The Return of Civil Discourse?

Santa Barbara Institute on World Affairs to Offer Series of Speakers on Global Topics

If all goes as Ted Tedesco plans, Santa Barbara will soon become known as a center for global thought, and the former American Airlines executive just might save democracy along the way. That’s the hope for the Santa Barbara Institute on World Affairs, which Tedesco founded last year in order to bring prominent speakers to town, promote civil discourse from divergent standpoints, and engage the audience to ask questions and get involved in issues that matter. The institute’s inaugural event will be on Saturday, February 26, at the Lobero Theatre, where nine experts from UCSB will present their views on a variety of relevant topics.

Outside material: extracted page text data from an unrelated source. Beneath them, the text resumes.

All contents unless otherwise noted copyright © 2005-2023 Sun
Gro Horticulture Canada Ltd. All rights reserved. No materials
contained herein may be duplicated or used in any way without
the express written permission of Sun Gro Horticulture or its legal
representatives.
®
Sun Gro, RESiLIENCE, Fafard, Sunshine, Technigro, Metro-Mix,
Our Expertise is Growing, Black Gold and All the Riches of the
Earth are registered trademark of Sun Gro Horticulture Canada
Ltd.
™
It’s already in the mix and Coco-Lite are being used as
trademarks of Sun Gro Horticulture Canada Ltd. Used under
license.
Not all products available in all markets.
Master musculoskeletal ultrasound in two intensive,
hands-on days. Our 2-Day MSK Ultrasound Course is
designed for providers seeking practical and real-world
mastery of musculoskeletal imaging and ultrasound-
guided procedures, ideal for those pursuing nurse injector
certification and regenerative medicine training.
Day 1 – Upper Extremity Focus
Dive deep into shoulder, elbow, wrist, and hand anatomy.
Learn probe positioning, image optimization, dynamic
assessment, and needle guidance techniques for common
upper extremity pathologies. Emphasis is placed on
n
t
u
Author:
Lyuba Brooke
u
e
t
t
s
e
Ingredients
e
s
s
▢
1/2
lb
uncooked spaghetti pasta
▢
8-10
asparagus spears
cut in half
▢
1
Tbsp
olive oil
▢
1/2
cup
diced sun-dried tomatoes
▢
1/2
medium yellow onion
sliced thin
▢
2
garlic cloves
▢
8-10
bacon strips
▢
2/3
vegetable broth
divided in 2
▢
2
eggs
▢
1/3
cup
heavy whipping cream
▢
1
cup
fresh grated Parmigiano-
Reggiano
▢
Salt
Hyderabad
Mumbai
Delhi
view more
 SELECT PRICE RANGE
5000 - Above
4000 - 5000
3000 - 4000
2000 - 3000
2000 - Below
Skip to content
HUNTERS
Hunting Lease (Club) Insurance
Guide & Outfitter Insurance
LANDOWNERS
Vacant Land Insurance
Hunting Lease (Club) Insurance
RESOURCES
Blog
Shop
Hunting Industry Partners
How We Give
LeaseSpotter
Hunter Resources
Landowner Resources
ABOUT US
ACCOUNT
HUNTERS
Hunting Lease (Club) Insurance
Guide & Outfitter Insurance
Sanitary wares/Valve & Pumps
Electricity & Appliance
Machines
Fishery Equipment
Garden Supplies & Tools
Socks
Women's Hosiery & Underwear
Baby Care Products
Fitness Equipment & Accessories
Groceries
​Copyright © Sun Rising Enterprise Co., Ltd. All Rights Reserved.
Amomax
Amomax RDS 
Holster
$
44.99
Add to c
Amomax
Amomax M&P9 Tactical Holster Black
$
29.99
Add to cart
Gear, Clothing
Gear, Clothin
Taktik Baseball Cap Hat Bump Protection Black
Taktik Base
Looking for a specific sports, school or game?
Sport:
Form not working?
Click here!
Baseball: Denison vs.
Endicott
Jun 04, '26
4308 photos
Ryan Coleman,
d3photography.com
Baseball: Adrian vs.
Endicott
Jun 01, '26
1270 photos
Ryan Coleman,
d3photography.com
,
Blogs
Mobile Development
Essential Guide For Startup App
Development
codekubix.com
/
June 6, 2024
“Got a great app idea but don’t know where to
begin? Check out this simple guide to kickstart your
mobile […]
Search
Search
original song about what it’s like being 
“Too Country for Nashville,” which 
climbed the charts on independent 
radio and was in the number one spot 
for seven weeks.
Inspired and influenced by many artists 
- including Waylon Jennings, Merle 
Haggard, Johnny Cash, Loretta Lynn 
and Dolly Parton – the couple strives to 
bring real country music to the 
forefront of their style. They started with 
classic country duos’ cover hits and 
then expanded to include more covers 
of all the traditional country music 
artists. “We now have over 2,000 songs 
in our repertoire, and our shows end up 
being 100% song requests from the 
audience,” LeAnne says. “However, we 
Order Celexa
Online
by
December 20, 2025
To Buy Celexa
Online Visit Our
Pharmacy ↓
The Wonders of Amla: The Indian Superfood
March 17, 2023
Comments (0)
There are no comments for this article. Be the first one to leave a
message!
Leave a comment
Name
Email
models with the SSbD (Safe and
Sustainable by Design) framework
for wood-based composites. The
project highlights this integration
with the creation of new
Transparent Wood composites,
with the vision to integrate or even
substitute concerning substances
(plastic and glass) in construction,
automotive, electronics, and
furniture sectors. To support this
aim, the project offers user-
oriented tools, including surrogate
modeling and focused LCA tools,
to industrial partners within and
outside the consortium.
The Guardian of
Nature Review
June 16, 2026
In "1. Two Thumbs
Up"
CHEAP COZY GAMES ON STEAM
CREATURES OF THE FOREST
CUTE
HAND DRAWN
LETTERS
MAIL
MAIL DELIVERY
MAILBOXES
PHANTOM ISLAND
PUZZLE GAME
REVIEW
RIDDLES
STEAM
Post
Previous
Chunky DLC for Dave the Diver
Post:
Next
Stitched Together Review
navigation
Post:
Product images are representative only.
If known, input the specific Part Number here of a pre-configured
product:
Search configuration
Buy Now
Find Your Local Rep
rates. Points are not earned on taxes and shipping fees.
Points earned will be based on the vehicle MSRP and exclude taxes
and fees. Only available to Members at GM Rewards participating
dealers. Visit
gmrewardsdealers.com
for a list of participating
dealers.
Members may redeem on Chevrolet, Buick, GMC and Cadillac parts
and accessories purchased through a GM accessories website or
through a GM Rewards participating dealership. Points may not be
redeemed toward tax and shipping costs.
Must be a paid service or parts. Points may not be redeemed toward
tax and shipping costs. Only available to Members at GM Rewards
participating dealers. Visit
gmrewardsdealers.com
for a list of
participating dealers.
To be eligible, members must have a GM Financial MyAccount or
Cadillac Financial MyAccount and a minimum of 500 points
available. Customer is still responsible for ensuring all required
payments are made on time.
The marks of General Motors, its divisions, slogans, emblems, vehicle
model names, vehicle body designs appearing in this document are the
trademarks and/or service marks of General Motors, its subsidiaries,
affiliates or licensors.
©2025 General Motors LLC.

“Issues that need to be discussed and debated and decided have been so polarized that there’s very little room, if any, for civil discourse,” said Tedesco, who retired to Santa Barbara in 1995 and quickly became involved in civic affairs and charity work. “So I’m trying to structure this institute with a prime interest in developing that civil discourse.”

Ted Tedesco
Paul Wellman

To ensure that the speaking engagements have impact, Tedesco will inform the audience about each speaker in the days leading up to the event. “They might know them,” said Tedesco, who plans to bring some of the world’s brightest thinkers to town, “but they might not know what they’ve been saying lately.” That way, the audience involvement and participation will be maximized, which is a key part of the insitute’s success. “There will be a lot of dialogue between the speakers and the audience,” promised Tedesco, who may be best known locally for being the chairman of the governor-appointed group that investigated the Santa Barbara County split. After each event, the audience — which will attend for free but may be part of an invited guest list, depending on the event — will be given instructions on how to follow up with the issues that concern them. On top of that, Tedesco will film, edit, and present the speeches as video clips and podcasts available for download for free online. He expects to use the institute’s Web site,, for this sort of dissemination.

Though it’s still a new idea, the cast of characters already lined up in support is impressive: attorneys John Busby and Brian Rapp, former SBCC president Peter MacDougall, publishing magnate Sara Miller McCune, tech wizard Mark Sylvester, and UCSB dean of social science Melvin Oliver round out the nonprofit’s board of directors. Financial support is already coming from both the Santa Barbara Foundation and Hutton Foundation, and the Channel City Club — which also puts on a speakers’ series — has given its endorsement. The region’s most prominent speaker’s series, UCSB Arts & Lectures, is not an official partner yet, but Tedesco said he would welcome such a relationship.

For the inaugural event, Tedesco was initially hoping to address the world’s economic woes with a financial powerhouse session, featuring such dignitaries as Alan Simpson from U.S. Deficit Commission. But when he ran into a “stone wall” when it came to scheduling such big names, he decided to tap Santa Barbara’s resources, and found a wealth of relevant talent at UCSB. In addition to Dean Oliver’s opening remarks on the importance of civic discourse for the future democracy, the February 26 event will feature Mark Juergensmeyer predicting the planet’s next 10 years; Richard Falk and Hilal Elver on climate change; Richard Appelbaum on the rise of China and the implications for American foreign policy; Benjamin Jerry Cohen on the future of money; Eve Darian Smith on human rights; Michael Curtin on media sources; Michael Stohl on shifts in political power; and Cynthia Stohl on cybernetworks and the Internet’s impact on the world. Each will have about 15 minutes to present, and then the audience will get to ask questions. The speeches will start at 8:30 a.m. and wrap up by around 1 p.m. Altogether, Tedesco says the morning’s varied topics will “set the stage for what we’re trying to accomplish with the institute.”

At the end of the day, Tedesco’s intent is to build the Santa Barbara Institute on World Affairs into something like the internationally renowned Aspen Institute. And he believes he can bring it, thanks in part to his varied career, which — in addition to his 14 years with American Airlines — includes work as a city manager in Boulder and San Jose and as a vice chancellor for the University of Colorado. That gives him valuable perspectives on modern life from the corporate, government, and educational perspectives, so he just might be able to attain his goal, which is “to be identified as a group that does things on a very sophisticated, knowledgeable basis with the best speakers we can find, while giving the community an opportunity to interact with those kinds of people.”